Doubts regarding multi-label classification

Thank you so much, this is super helpful.

@kodzaks I’ll also mention, if you want a good example of this, I repurposed PETS to do multi label (as a way to try to have a model that says I don’t know) which does a single-label problem in a multi-label framework

7 Likes

So, this is a label that means “not-all-or-any–other-labels”?

Yes. It works by just not returning a label whatsoever (see the donkey example in the end of the notebook)

1 Like

Interesting! So you did not train your model for “nothing” category where you just put some random stuff, instead when it sees something that is "not-all-or-any–other-labels " it returns it as “nothing”?

1 Like

Yes! Exactly. The reason is multi label now gives the model what’s called a sigmoid function which puts everything on its own threshold. A basic example is in multi-label problems, we can have 1,2, or 3 labels present in a given moment, which means there are times label 2 or label 3 may not be present. Which then holds true the idea there are cases where it can have no labels that reach above a threshold we put. This is different from our regular classification because we apply argmax, where the general idea is we gather all the raw probabilities and scale them to 0-1 total so all our probability sum to 100%, and we take the highest one as our answer. Instead here we look at each raw probability and see if they’re above a % threshold. For example I could have say 15%, and if a particular label is above .85, then it’ll show up

2 Likes

Ok, but what about situations when we have both a dog and a cat in the same image, a single cat in another image, and 2 dogs in 3rd image and a donkey on 4th. I think I am confused with what “multilabel” means. I though it was for situations when several classes are present on the same image.

It is, but if used creatively we can repurpose our models to tell us if something may not be what we want our input to be (such as a user inputing a car on an animal classification model).
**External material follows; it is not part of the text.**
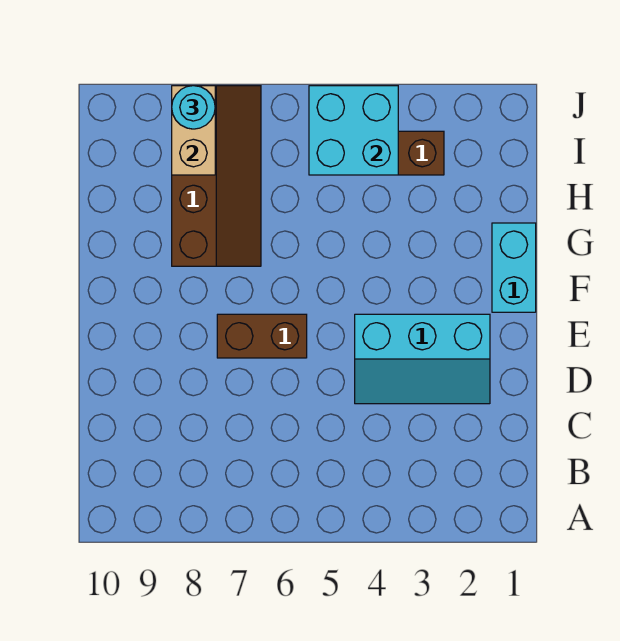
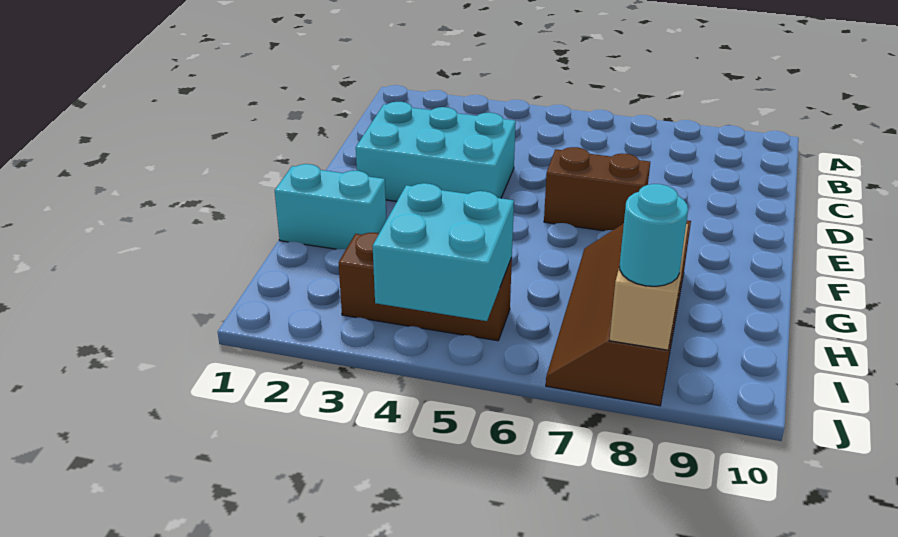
cyan 2x3 slope [355,314,490,404] -> cyan 2x3 brick [356,102,516,201]
cyan 1x2 brick [492,223,536,312] -> cyan 1x2 brick turned to [275,164,386,249]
If we assume that this is for instance the binary classifier from lesson 1 (where it’s either cat or dog), your outputs should look like so:

  1. Dog and cat are present
  2. Cat is present but not dog
  3. Dog is present
  4. Nothing is present

Note here it does not check for the number of instances something is there, just simply if it is present. You’d further want to combine ideas of say object detection or image regression to do some form of a counting mechanism.

On 3 though, if it was instead the PETs model from lesson 1 last year, one would presume that 3 would give species 1 and species 2 (like Labrador retriever, husky)

1 Like

Thank you! I will need to think about it more, i.e. what is the best way to go about it. I have, let’s say, 5 classes (object names) and on any images there could be just one class present, or 3 or 5, or 2 in various combinations. Probably object detection will work better then? I need the results to be like this: this image has class 1, class 3 and class 5. But this image has class 1 only, etc, various combination of classes (i.e object names?).

I’d say multi-label is exactly what you need here. What I was describing above was the following situation:

I have a picture like so:

(We’ll use puppies because who doesn’t love puppies!)

Object detection (or regression) would be advisable in this situation if we wanted to know how many Rottweiler puppies were present (in this case 5). In a multi-label perspective like discussed earlier, our model would return “Rottweiler”.

Also multi-label (like your describing) could be if we re-write the scenario like so:


In this case now, our model would return saying there is a Rottweiler present, a husky, and a golden retriever, despite the fact there are a few more rottweilers present. Image regession or bounding boxes would tell us where each one is and what each dog’s class is (in bounding box, regression would simply return a number. You could also then go down a rabbit hole with image regression, but if that’s of interest I’ll explain he whole concept on zoom and upload that :slight_smile: (and what we just discussed here) )

Does this help? :slight_smile:

1 Like

Yes, yes, all of it is of interest :slight_smile: and bounding boxes too, because, I think, ideally, it would be awesome to get as much info as possible from that image, how many dogs, what class each, etc.

1 Like

Awesome! It’s an interesting idea certainly, I’ll do it on the zoom chat here in say 10 minutes or so, I’ll post about it on the study group thread too :slight_smile:

1 Like

@kodzaks link to it if you (or anyone reading this now) needs it:

Zoom

https://scikit-learn.org/stable/modules/multiclass.html

Video discussion: part 1 part 2

3 Likes

Thank you so much! It was super useful!

1 Like

My pleasure :slight_smile:

Hi @muellerzr. I am trying to run this notebook you shared and I get the same error I posted here

Any suggestions on how I can resolve this?

I tested just now. Notebook seems fine to me. See my reply here. Thanks.

Yijin

Thanks. I did manage to find a more convoluted work around. But I will take a look.

I guess the code is looking to see if the imdb_tok folder exists, and will create folder and the pickle file only if the folder does not exist.So have to remove the folder for it to create the pickle file.